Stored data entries
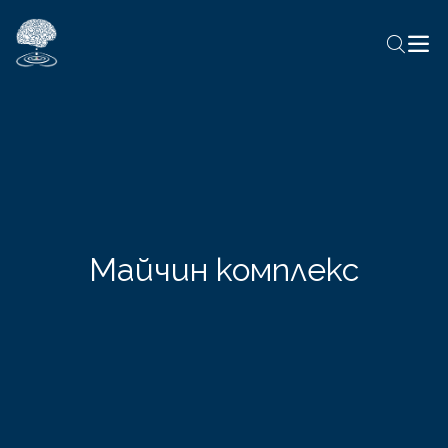
Майчин комплекс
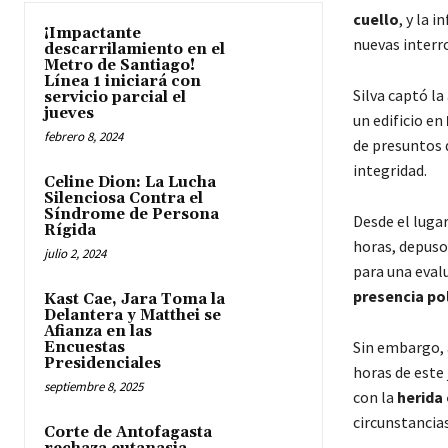
cuello
, y la 
¡Impactante
nuevas interr
descarrilamiento en el
Metro de Santiago!
Línea 1 iniciará con
Silva captó la
servicio parcial el
jueves
un edificio en
febrero 8, 2024
de presuntos 
integridad.
Celine Dion: La Lucha
Silenciosa Contra el
Síndrome de Persona
Desde el lugar
Rígida
horas, depuso
julio 2, 2024
para una evalu
presencia pol
Kast Cae, Jara Toma la
Delantera y Matthei se
Afianza en las
Sin embargo, a
Encuestas
Presidenciales
horas de este 
septiembre 8, 2025
con la
herida 
circunstancias
Corte de Antofagasta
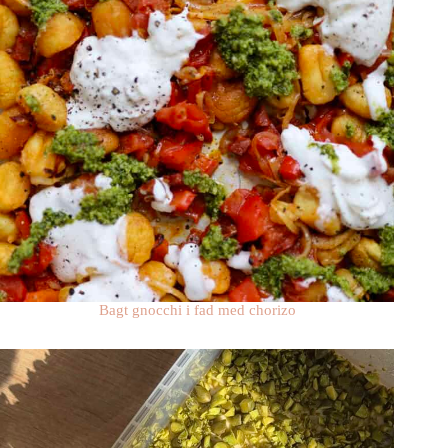
Bagt gnocchi i fad med chorizo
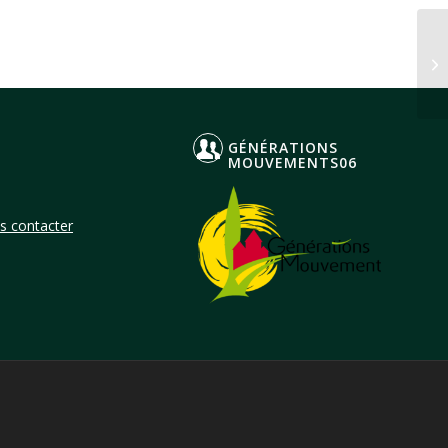
CO
MI
GÉNÉRATIONS
MOUVEMENTS06
s contacter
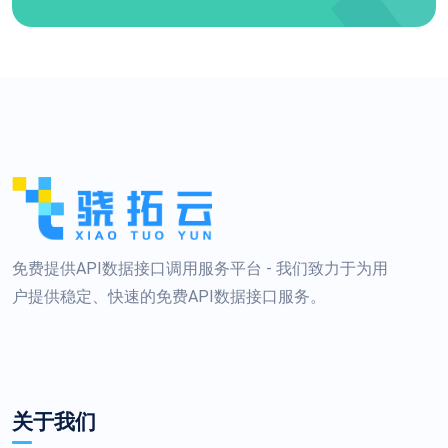
免费提供API数据接口调用服务平台 - 我们致力于为用
户提供稳定、快速的免费API数据接口服务。
关于我们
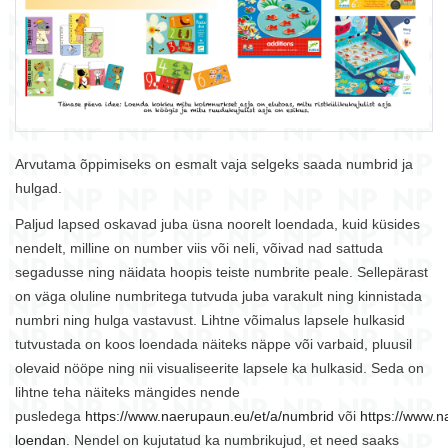
(3+)
(5+)
9,50 €
9,50
Lisa korvi
Lisa korvi
Arvutama õppimiseks on esmalt vaja selgeks saada numbrid ja
hulgad.
Paljud lapsed oskavad juba üsna noorelt loendada, kuid küsides
nendelt, milline on number viis või neli, võivad nad sattuda
segadusse ning näidata hoopis teiste numbrite peale. Sellepärast
on väga oluline numbritega tutvuda juba varakult ning kinnistada
numbri ning hulga vastavust. Lihtne võimalus lapsele hulkasid
tutvustada on koos loendada näiteks näppe või varbaid, pluusil
olevaid nööpe ning
nii visualiseerite lapsele ka hulkasid. Seda on
lihtne teha näiteks mängides nende
pusledega
https://www.naerupaun.eu/et/a/numbrid
või
https://www.n
loendan
. Nendel on kujutatud ka numbrikujud, et need saaks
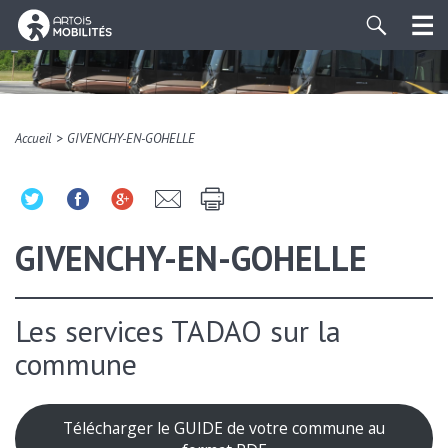
>
Accueil
GIVENCHY-EN-GOHELLE
GIVENCHY-EN-GOHELLE
Les services TADAO sur la
commune
Télécharger le GUIDE de votre commune au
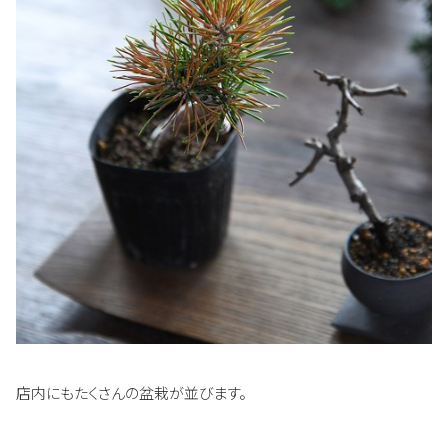
店内にもたくさんの盆栽が並びます。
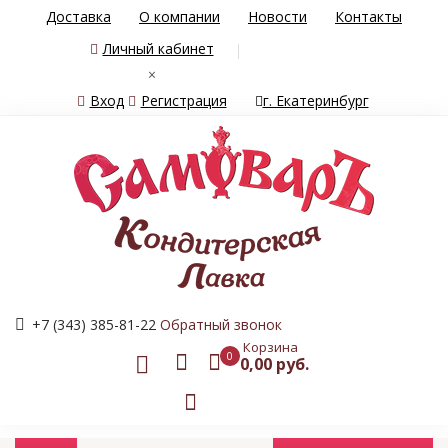
Доставка
О компании
Новости
Контакты
Личный кабинет
×
Вход
Регистрация
г. Екатеринбург
+7 (343) 385-81-22
Обратный звонок
Корзина
0
0,00 руб.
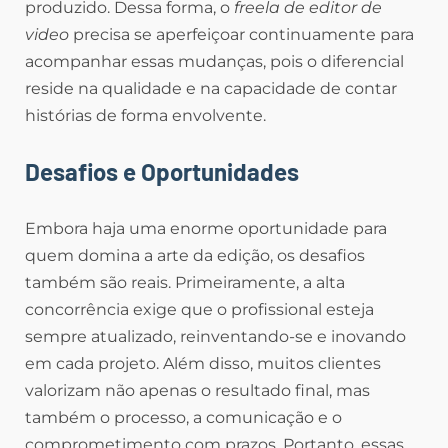
produzido. Dessa forma, o
freela de editor de
video
precisa se aperfeiçoar continuamente para
acompanhar essas mudanças, pois o diferencial
reside na qualidade e na capacidade de contar
histórias de forma envolvente.
Desafios e Oportunidades
Embora haja uma enorme oportunidade para
quem domina a arte da edição, os desafios
também são reais. Primeiramente, a alta
concorrência exige que o profissional esteja
sempre atualizado, reinventando-se e inovando
em cada projeto. Além disso, muitos clientes
valorizam não apenas o resultado final, mas
também o processo, a comunicação e o
comprometimento com prazos. Portanto, essas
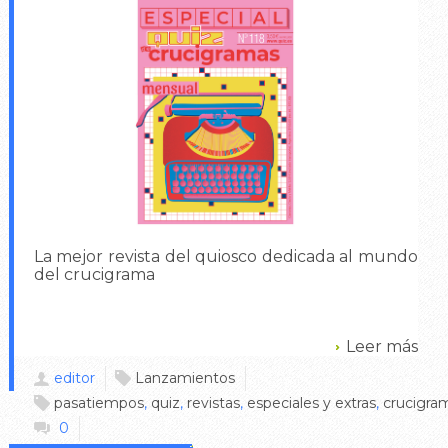
La mejor revista del quiosco dedicada al mundo
del crucigrama
Leer más
editor
Lanzamientos
pasatiempos
,
quiz
,
revistas
,
especiales y extras
,
crucigra
0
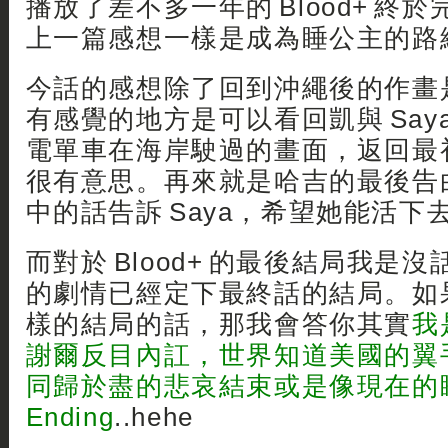
播放了差不多一年的 Blood+ 終
上一篇感想一樣是成為睡公主的路線
今話的感想除了回到沖繩後的作畫
有感覺的地方是可以看回凱與 Say
電單車在海岸駛過的畫面，返回最
很有意思。再來就是哈吉的最後告
中的話告訴 Saya，希望她能活下
而對於 Blood+ 的最後結局我是沒話
的劇情已經定下最終話的結局。如
樣的結局的話，那我會答你其實
我
謝爾反目內訌，世界知道美國的翼
同歸於盡的悲哀結束或是像現在的
Ending
..hehe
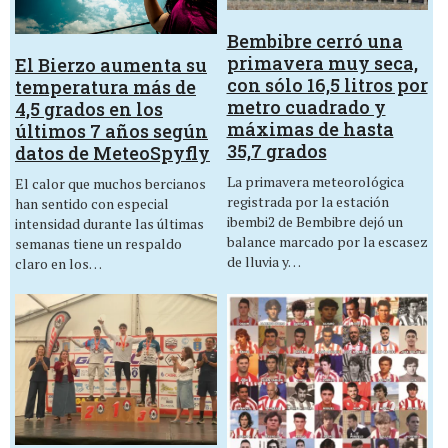
Bembibre cerró una
primavera muy seca,
El Bierzo aumenta su
con sólo 16,5 litros por
temperatura más de
metro cuadrado y
4,5 grados en los
máximas de hasta
últimos 7 años según
35,7 grados
datos de MeteoSpyfly
La primavera meteorológica
El calor que muchos bercianos
registrada por la estación
han sentido con especial
ibembi2 de Bembibre dejó un
intensidad durante las últimas
balance marcado por la escasez
semanas tiene un respaldo
de lluvia y…
claro en los…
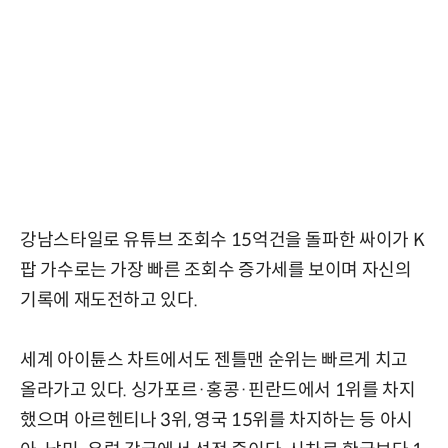
강남스타일로 유튜브 조회수 15억건을 돌파한 싸이가 K
팝 가수로는 가장 빠른 조회수 증가세를 보이며 자신의
기록에 재도전하고 있다.
세계 아이튠스 차트에서도 젠틀맨 순위는 빠르게 치고
올라가고 있다. 싱가포르·홍콩·핀란드에서 1위를 차지
했으며 아르헨티나 3위, 영국 15위를 차지하는 등 아시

[YOUR OBJECTIVE] Every line that holds the word "Blood" should be copied from the records above.

[RESULT BELOW]
播放了差不多一年的 Blood+ 終
而對於 Blood+ 的最後結局我是沒話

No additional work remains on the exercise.